Authentic Leaders invest a significant part of each day practicing that art. They know that their success is completely dependent on the success of their people. They understand that while quarterly profits and short-term metrics are important the development of their people is the only way to truly sustainable success. 

 

They inspire their people to do great things, often things their people never thought possible. Authentic Leaders work tirelessly to help their people stay highly motivated. They motivate them with a combination of rewards and sincere recognition. 

 

People are the priority for Authentic Leaders. They understand that all the growth and success of any organization comes from the efforts of the people who make up the organization. Their words, actions, values, vision, and ethics all reflect that understanding. 


So….do you understand?


Are You a Boss?

First a disclaimer: this is NOT a political post. One of the Democrats running for President in 2020 gave an interview the other day. During the interview she provided a great example of the difference between being a boss and being a leader. This is a person I first met many years ago and occasionally come across at an event if we both happen to be attending. This is a person I mostly admire. This is someone who seems to me to be a nice enough person who is intelligent and hard working. 

 

This is also a person who projected a very poor image of herself in the interview. And I don’t think she knows it. 

 

Much of the early publicity surrounding this candidate has been focused on her reportedly poor treatment of her staff. Her office has one of the highest turnover rates of any member of Congress. She is apparently more than a little challenging to work for. 

 

She was attempting to defend herself in the interview and in doing so she demonstrated not only why she was a difficult boss but a poor leader as well. 

 

She said she was a boss and as a boss she had to be hard on her people. She said she had high expectations for her staff and when they let her down she let them know about it. She said she expects her people to produce a good “product” and that oftentimes the product was her image.

 

I wondered, I was amazed actually, how someone who has accomplished so much could possess such backwards thinking when it came to leading her staff. 

 

The mindset of a boss says it’s the workers job to make the boss look good. The mindset of a leader says it’s the leader’s job to help their people succeed. If you think there is a fine line between the two then you may be a boss, you may be an excellent manager but you are most definitely not a leader. 

 

A typical boss will drive and push their people to achieve results. A leader will push, pull, motivate and sometimes even carry their people to success. They frequently do it from the middle and sometimes from behind.

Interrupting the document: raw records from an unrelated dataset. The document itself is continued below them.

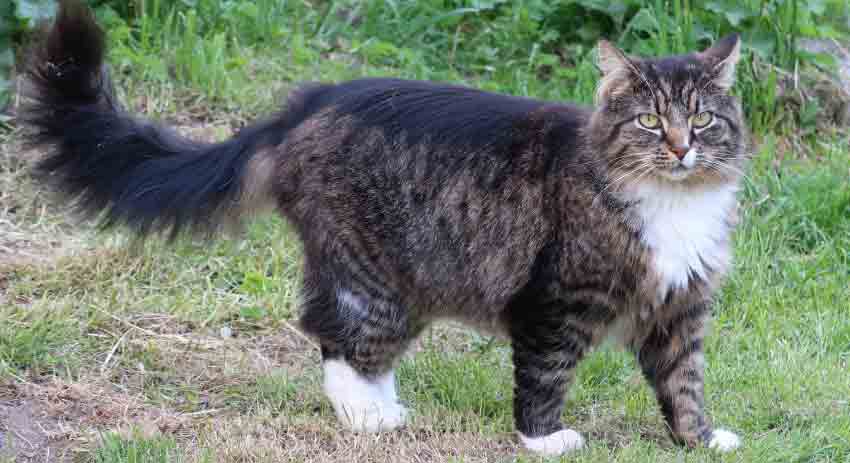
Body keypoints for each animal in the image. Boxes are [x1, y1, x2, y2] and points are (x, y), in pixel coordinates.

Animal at [21, 0, 748, 456]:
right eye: (649, 121)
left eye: (701, 119)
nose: (680, 147)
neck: (673, 204)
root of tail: (306, 103)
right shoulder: (554, 301)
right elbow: (545, 374)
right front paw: (545, 440)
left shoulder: (680, 308)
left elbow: (684, 382)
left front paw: (701, 438)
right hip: (376, 275)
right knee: (337, 339)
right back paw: (372, 420)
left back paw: (386, 407)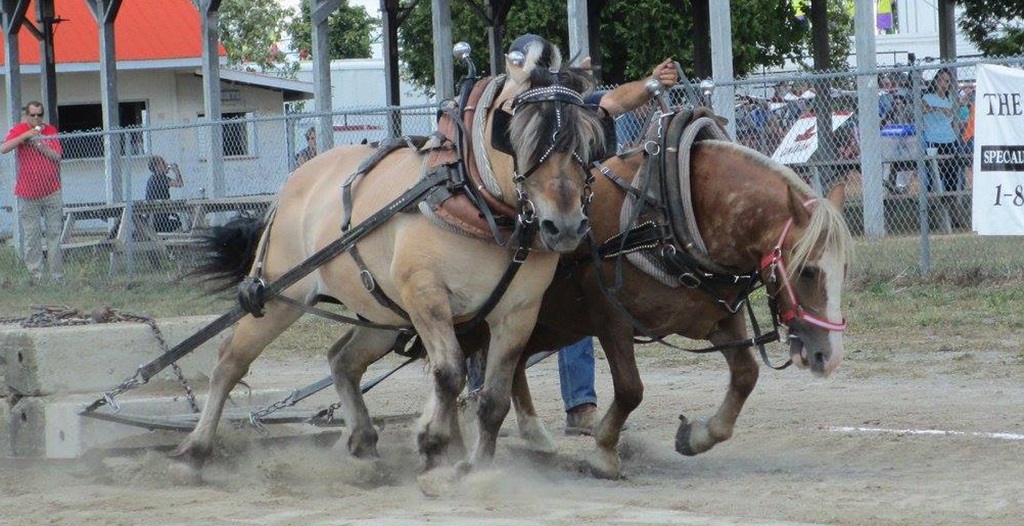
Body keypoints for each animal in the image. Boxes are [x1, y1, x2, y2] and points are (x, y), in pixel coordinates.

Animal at [173, 38, 607, 477]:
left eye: (588, 138)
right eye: (518, 132)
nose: (565, 226)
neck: (471, 193)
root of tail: (293, 182)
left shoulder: (518, 312)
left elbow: (494, 401)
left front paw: (477, 468)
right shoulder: (425, 295)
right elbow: (448, 372)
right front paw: (432, 442)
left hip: (381, 314)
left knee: (343, 361)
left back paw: (363, 440)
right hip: (281, 295)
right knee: (230, 361)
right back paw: (196, 448)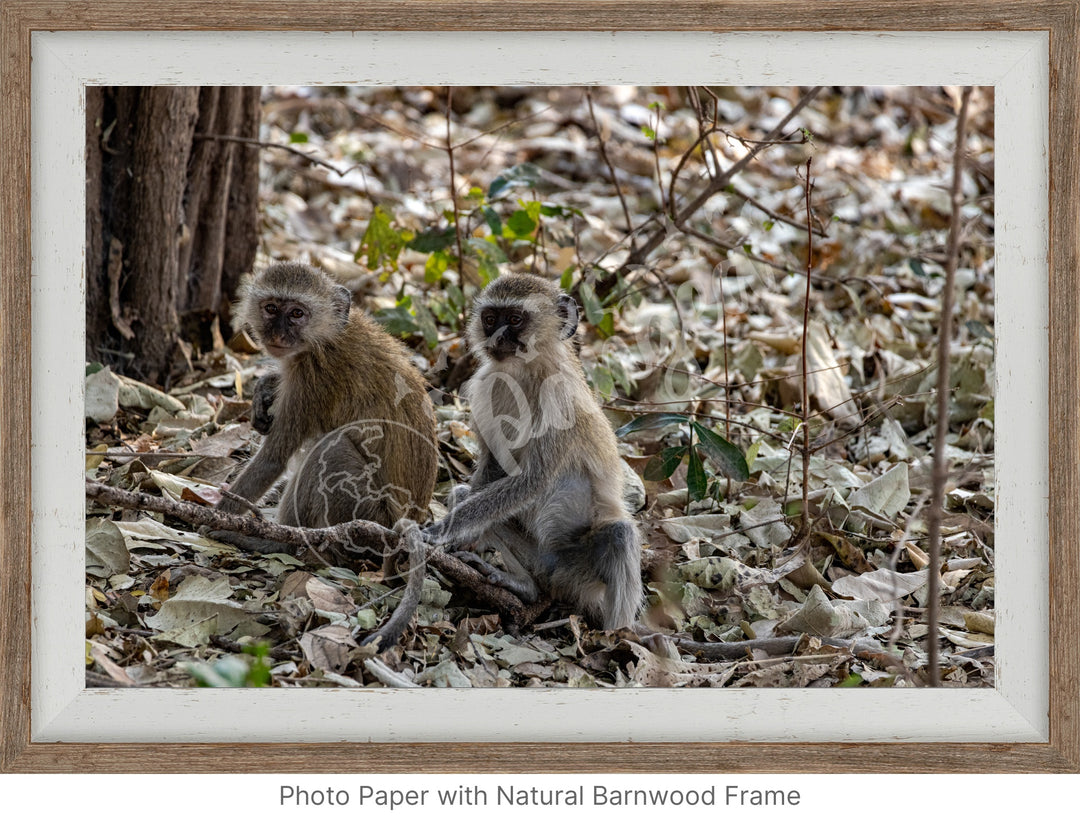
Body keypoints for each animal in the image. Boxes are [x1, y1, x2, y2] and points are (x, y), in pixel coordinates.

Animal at [421, 272, 639, 630]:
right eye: (490, 319)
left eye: (514, 320)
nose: (496, 337)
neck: (525, 373)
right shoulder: (486, 385)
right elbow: (494, 469)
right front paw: (456, 537)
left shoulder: (559, 400)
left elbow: (533, 480)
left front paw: (440, 530)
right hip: (539, 559)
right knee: (468, 496)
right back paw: (522, 585)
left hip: (582, 572)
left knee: (620, 535)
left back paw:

They most often do it while being along side their people.

 

A leader knows that they are responsible for the success of their people. They know that they can’t succeed unless their people succeed. They don’t try to “make” their people succeed they “help” them succeed. 

 

Too many bosses try to force their people to drink from the well of success. Authentic Leaders walk with their people to the well while helping them develop a thirst for success along the way. 

 

If you are someone who believes that you must be hard on your people because you are “the boss” then you will always have problems with your people. They will underperform as long as you’re their boss and you’ll be even harder on them as a result. 

 

When they eventually leave and go to work with an actual leader they will begin to reach their potential. You’ll be left to wonder why they wouldn’t work that hard for you. You’ll become a resentful boss and push the people left around you even harder. And the cycle will continue as long as you think being a boss means being hard on people. 


I’m going to bet that this particular candidate is like the vast majority of people in leadership positions. The vast majority of people in leadership positions have zero leadership training. It doesn’t make them bad people, it doesn’t make them poor managers, it doesn’t even make them poor politicians. It just makes them exceptionally poor leaders.